Certainly some home depreciation in select metro areas is going to happen, but the impact is marginal, as in at the margin, and there is significant doubt as to whether the national average home price will depreciate. Too many so-called “economists” act like everything throws a switch from one binary position to another, and they don’t think marginally, which makes me think that they don’t think. How exactly would one analyze the marginal impact of any overall changes in home prices?

Any future changes in home prices would have to be taken in concert with past changes, i.e. appreciation since purchase, the terms of purchase, affordability of reset, credit-worthiness considering built-up equity for a possible refinance, etc. After all, a homeowner with a zero down interest-only loan that resets today after three years in place, would have had an average appreciation of about 33% and would have 25% equity, which may well allow him to refinance fixed on better terms than his adjustable reset. Since past appreciation is a function of location and time in the home, and equity is a function of loan terms, time in the home, and money down, one needs to know all of this information for all homeowners, or at least have some very definite concrete distributions of who falls into which buckets, before one could put together a histogram of reset impacts. One must also have, in addition to reset impacts, a knowledge of the affordability of the loan resets in some histogram form, in order to estimate what marginal proportion of resets would cause a marginal increase in defaults by the marginal homeowner. Assumptions would obviously be present in abundance.

Following a projection of homeowner defaults, one would then have to take into account ameliorating factors including foreclosure laws by state, the banks’ abilities to hold REO given their various balance sheets (so one knows how motivated they are to re-sell), the real estate prospecting market (with the RE P/E ratio, how much can it rent for vs. how much it costs) so one can estimate how competitive the investment market is, and probably a few other things before one could begin to get a grip on the pain the banks might feel.

Also following a projection of defaults, one would have to examine the impact on consumer spending by the person defaulting (which is minimal IMO, because they’ll just spend the same housing dollar elsewhere, probably renting, without impacting their discretionary spending) and the impact on those who kept their homes and their subsequent spending decreases or savings/investment decreases.

Combine that with the corporate pain of the lenders and how that might marginally impact other spending, and there is your impact calculation.

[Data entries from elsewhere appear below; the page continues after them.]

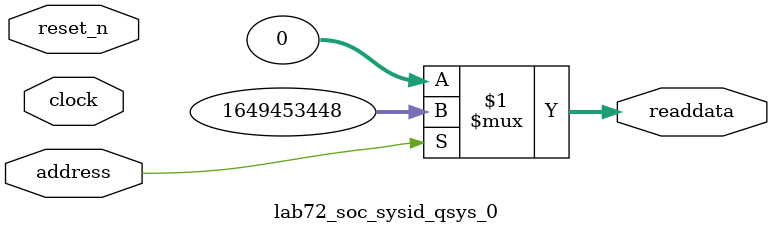
<source format=v>



// synthesis translate_off
`timescale 1ns / 1ps
// synthesis translate_on

// turn off superfluous verilog processor warnings 
// altera message_level Level1 
// altera message_off 10034 10035 10036 10037 10230 10240 10030 

module lab72_soc_sysid_qsys_0 (
               // inputs:
                address,
                clock,
                reset_n,

               // outputs:
                readdata
             )
;

  output  [ 31: 0] readdata;
  input            address;
  input            clock;
  input            reset_n;

  wire    [ 31: 0] readdata;
  //control_slave, which is an e_avalon_slave
  assign readdata = address ? 1649453448 : 0;

endmodule



</source>
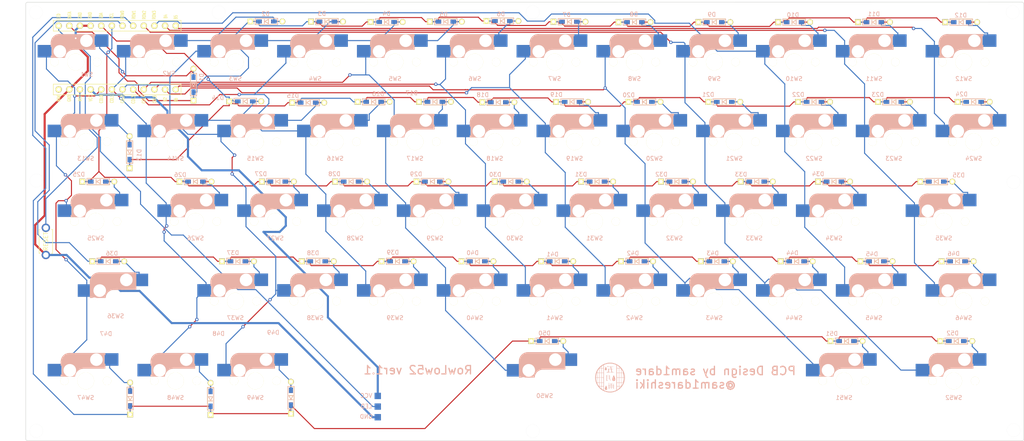
<source format=kicad_pcb>
(kicad_pcb (version 20221018) (generator pcbnew)

  (general
    (thickness 1.6)
  )

  (paper "A3")
  (layers
    (0 "F.Cu" signal)
    (31 "B.Cu" signal)
    (32 "B.Adhes" user "B.Adhesive")
    (33 "F.Adhes" user "F.Adhesive")
    (34 "B.Paste" user)
    (35 "F.Paste" user)
    (36 "B.SilkS" user "B.Silkscreen")
    (37 "F.SilkS" user "F.Silkscreen")
    (38 "B.Mask" user)
    (39 "F.Mask" user)
    (40 "Dwgs.User" user "User.Drawings")
    (41 "Cmts.User" user "User.Comments")
    (42 "Eco1.User" user "User.Eco1")
    (43 "Eco2.User" user "User.Eco2")
    (44 "Edge.Cuts" user)
    (45 "Margin" user)
    (46 "B.CrtYd" user "B.Courtyard")
    (47 "F.CrtYd" user "F.Courtyard")
    (48 "B.Fab" user)
    (49 "F.Fab" user)
    (50 "User.1" user)
    (51 "User.2" user)
    (52 "User.3" user)
    (53 "User.4" user)
    (54 "User.5" user)
    (55 "User.6" user)
    (56 "User.7" user)
    (57 "User.8" user)
    (58 "User.9" user)
  )

  (setup
    (pad_to_mask_clearance 0)
    (grid_origin 47.625 47.625)
    (pcbplotparams
      (layerselection 0x00010f0_ffffffff)
      (plot_on_all_layers_selection 0x0000000_00000000)
      (disableapertmacros false)
      (usegerberextensions true)
      (usegerberattributes false)
      (usegerberadvancedattributes false)
      (creategerberjobfile false)
      (dashed_line_dash_ratio 12.000000)
      (dashed_line_gap_ratio 3.000000)
      (svgprecision 4)
      (plotframeref false)
      (viasonmask false)
      (mode 1)
      (useauxorigin false)
      (hpglpennumber 1)
      (hpglpenspeed 20)
      (hpglpendiameter 15.000000)
      (dxfpolygonmode true)
      (dxfimperialunits true)
      (dxfusepcbnewfont true)
      (psnegative false)
      (psa4output false)
      (plotreference true)
      (plotvalue true)
      (plotinvisibletext false)
      (sketchpadsonfab false)
      (subtractmaskfromsilk false)
      (outputformat 1)
      (mirror false)
      (drillshape 0)
      (scaleselection 1)
      (outputdirectory "rowlow52_gbr/")
    )
  )

  (net 0 "")
  (net 1 "row0")
  (net 2 "Net-(D1-A)")
  (net 3 "Net-(D2-A)")
  (net 4 "Net-(D3-A)")
  (net 5 "Net-(D4-A)")
  (net 6 "Net-(D5-A)")
  (net 7 "Net-(D6-A)")
  (net 8 "Net-(D7-A)")
  (net 9 "Net-(D8-A)")
  (net 10 "Net-(D9-A)")
  (net 11 "Net-(D10-A)")
  (net 12 "Net-(D11-A)")
  (net 13 "Net-(D12-A)")
  (net 14 "row1")
  (net 15 "Net-(D13-A)")
  (net 16 "Net-(D14-A)")
  (net 17 "Net-(D15-A)")
  (net 18 "Net-(D16-A)")
  (net 19 "Net-(D17-A)")
  (net 20 "Net-(D18-A)")
  (net 21 "Net-(D19-A)")
  (net 22 "Net-(D20-A)")
  (net 23 "Net-(D21-A)")
  (net 24 "Net-(D22-A)")
  (net 25 "Net-(D23-A)")
  (net 26 "Net-(D24-A)")
  (net 27 "row2")
  (net 28 "Net-(D25-A)")
  (net 29 "Net-(D26-A)")
  (net 30 "Net-(D27-A)")
  (net 31 "Net-(D28-A)")
  (net 32 "Net-(D29-A)")
  (net 33 "Net-(D30-A)")
  (net 34 "Net-(D31-A)")
  (net 35 "Net-(D32-A)")
  (net 36 "Net-(D33-A)")
  (net 37 "Net-(D34-A)")
  (net 38 "Net-(D35-A)")
  (net 39 "row3")
  (net 40 "Net-(D36-A)")
  (net 41 "Net-(D37-A)")
  (net 42 "Net-(D38-A)")
  (net 43 "Net-(D39-A)")
  (net 44 "Net-(D40-A)")
  (net 45 "Net-(D41-A)")
  (net 46 "Net-(D42-A)")
  (net 47 "Net-(D43-A)")
  (net 48 "Net-(D44-A)")
  (net 49 "Net-(D45-A)")
  (net 50 "Net-(D46-A)")
  (net 51 "row4")
  (net 52 "Net-(D47-A)")
  (net 53 "Net-(D48-A)")
  (net 54 "Net-(D49-A)")
  (net 55 "Net-(D50-A)")
  (net 56 "Net-(D51-A)")
  (net 57 "Net-(D52-A)")
  (net 58 "VCC")
  (net 59 "led")
  (net 60 "GND")
  (net 61 "col0")
  (net 62 "col1")
  (net 63 "col2")
  (net 64 "col3")
  (net 65 "col4")
  (net 66 "col5")
  (net 67 "col6")
  (net 68 "col7")
  (net 69 "col8")
  (net 70 "col9")
  (net 71 "col10")
  (net 72 "col11")
  (net 73 "reset")
  (net 74 "unconnected-(U1-RAW-Pad24)")

  (footprint "kbd_SW:CherryMX_Hotswap_1u" (layer "F.Cu") (at 252.4125 102.3937))

  (footprint "kbd:D3_TH_SMD" (layer "F.Cu") (at 142.2688 111.9187))

  (footprint "kbd:D3_TH_SMD" (layer "F.Cu") (at 117.1 73.7))

  (footprint "kbd:D3_TH_SMD" (layer "F.Cu") (at 133.9563 130.9687))

  (footprint "kbd_SW:CherryMX_Hotswap_1u" (layer "F.Cu") (at 95.25 83.3437))

  (footprint "kbd:D3_TH_SMD" (layer "F.Cu") (at 219.6813 111.9187))

  (footprint "kbd:D3_TH_SMD" (layer "F.Cu") (at 158.975 73.55))

  (footprint "kbd_SW:CherryMX_Hotswap_1u" (layer "F.Cu") (at 190.5 83.3437))

  (footprint "kbd_SW:CherryMX_Hotswap_1u" (layer "F.Cu") (at 133.35 140.4937))

  (footprint "kbd:D3_TH_SMD" (layer "F.Cu") (at 192.8813 92.8687))

  (footprint "kbd:D3_TH_SMD" (layer "F.Cu") (at 209.55 73.8187))

  (footprint "kbd:D3_TH_SMD" (layer "F.Cu") (at 267.3063 150.0187))

  (footprint "kbd_SW:CherryMX_Hotswap_1u" (layer "F.Cu") (at 200.025 121.4437))

  (footprint "kbd:D3_TH_SMD" (layer "F.Cu") (at 158 92.95))

  (footprint "kbd:D3_TH_SMD" (layer "F.Cu") (at 89.325 163.825 90))

  (footprint "kbd_SW:CherryMX_Hotswap_1.75u" (layer "F.Cu") (at 264.3188 121.4437))

  (footprint "kbd:D3_TH_SMD" (layer "F.Cu") (at 114.9063 130.9687))

  (footprint "kbd_SW:CherryMX_Hotswap_1u" (layer "F.Cu") (at 152.4 83.3437))

  (footprint "kbd:D3_TH_SMD" (layer "F.Cu") (at 271.4625 92.8687))

  (footprint "kbd_SW:CherryMX_Hotswap_1u" (layer "F.Cu") (at 176.2125 102.3937))

  (footprint "kbd:D3_TH_SMD" (layer "F.Cu") (at 248.2563 130.9687))

  (footprint "kbd_SW:CherryMX_Hotswap_1u" (layer "F.Cu") (at 209.55 140.4937))

  (footprint "kbd:D3_TH_SMD" (layer "F.Cu") (at 153.0063 130.9687))

  (footprint "kbd_SW:CherryMX_Hotswap_1u" (layer "F.Cu") (at 161.925 121.4437))

  (footprint "kbd:D3_TH_SMD" (layer "F.Cu") (at 252.4125 92.8687))

  (footprint "kbd_SW:CherryMX_Hotswap_1.25u" (layer "F.Cu") (at 59.5313 102.3937))

  (footprint "kbd_SW:CherryMX_Hotswap_1u" (layer "F.Cu") (at 123.825 121.4437))

  (footprint "kbd_Hole:m3_Screw_Hole_EdgeCuts" (layer "F.Cu") (at 47.75 111.65 90))

  (footprint "kbd:D3_TH_SMD" (layer "F.Cu") (at 210.1563 130.9687))

  (footprint "kbd_SW:CherryMX_Hotswap_1u" (layer "F.Cu") (at 190.5 140.4937))

  (footprint "kbd:D3_TH_SMD" (layer "F.Cu") (at 267.6145 130.9687))

  (footprint "kbd_SW:CherryMX_Hotswap_1u" (layer "F.Cu") (at 119.0625 102.3937))

  (footprint "kbd_SW:CherryMX_Hotswap_1u" (layer "F.Cu") (at 100.0125 102.3937))

  (footprint "kbd_SW:CherryMX_Hotswap_1u" (layer "F.Cu")
    (tstamp 46db31d6-9acb-4515-9728-fa0a1d2f85c3)
    (at 171.45 140.4937)
    (property "Sheetfile" "rowlow.kicad_sch")
    (property "Sheetname" "")
    (path "/7ee2189a-1c1c-4b51-9a59-e5f5c0003242")
    (attr smd)
    (fp_text reference "SW41" (at 0 4) (layer "B.SilkS")
        (effects (font (size 1 1) (thickness 0.15)) (justify mirror))
      (tstamp 0d802066-eeb8-4c4c-879f-9f2d35556a58)
    )
    (fp_text value "SW_PUSH" (at -4.8 8.3) (layer "F.Fab") hide
        (effects (font (size 1 1) (thickness 0.15)))
      (tstamp 507f6c93-dbd5-474a-8537-674bc743d47e)
    )
    (fp_line (start -5.9 -4.7) (end -5.9 -3.7)
      (stroke (width 0.15) (type solid)) (layer "B.SilkS") (tstamp 7cbcd09e-5711-4168-960d-0f43b0aa1c22))
    (fp_line (start -5.9 -3.7) (end -5.7 -3.7)
      (stroke (width 0.15) (type solid)) (layer "B.SilkS") (tstamp 
... [677300 chars truncated]
</source>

Then and only then, after amassing all that data and analysis, would one be able to make a reasonably definitive (based on the quality of data and assumptions baked into it) estimate of what the impact MIGHT be. Assuming one can even get the data in sufficient detail.

Of course, one also assumes that everything else baked into their G-D-P model is 100% accurate, too, because inaccuracy with the starting estimate bleeds through.

Does any reader actually think that the “economist bloggers” have done that work, or do you think they just pulled some large number like total dollar value of loan resets (which is immaterial, what is material is the marginal increase in loan servicing costs, not the total amount of the loan) or total count of borrowers (immaterial without a discussion of their financial condition, time in the loan, terms of the loan, etc.) out of their ass so that they can go forth and scare folk?

I’m of the opinion that the so-called “experts” haven’t even thoroughly thought out how they might calculate the impact, much less taken any concrete steps towards doing so. After all, the above process isn’t likely to land you the role of “Dancing Bear” on Kudlow, because it lacks “pizzazz” and can’t be delivered in a sound bite.

For those wanting more information on the housing price series, there are two primary sources, the HPI and the S&P Case-Shiller index.

In its 17-year existence, the HPI has never had negative annual appreciation, i.e., losses on the national level. Standstills, yes, but not losses. Now, in the 20-year history of the S&P Case-Shiller (C-S) index, there have been annual losses of 6% or so, but those should be asterisked, and occurred in 1991.

The C-S used only 10 metro areas until 2000! Today, it uses only 20! One of them is Detroit, which taints their data, making it more levered to the domestic auto industry than home appreciation overall, and turns the index negative for recent months. In 1991, one of the then-only-ten areas was Boston, which had its own, local troubles at that time. Meanwhile, the HPI uses data from all metro areas, hundreds of which are ranked.

The HPI has sales and refinances, the C-S uses only sales.

C-S has practically all transactions for its limited sampling area, whereas the HPI has only Fannie and Freddie data but has it everywhere.

C-S data is updated monthly with a lag, HPI data is updated quarterly with a lag.

Methodology is the same in terms of index construction as proposed by Case and Shiller in the ’80s.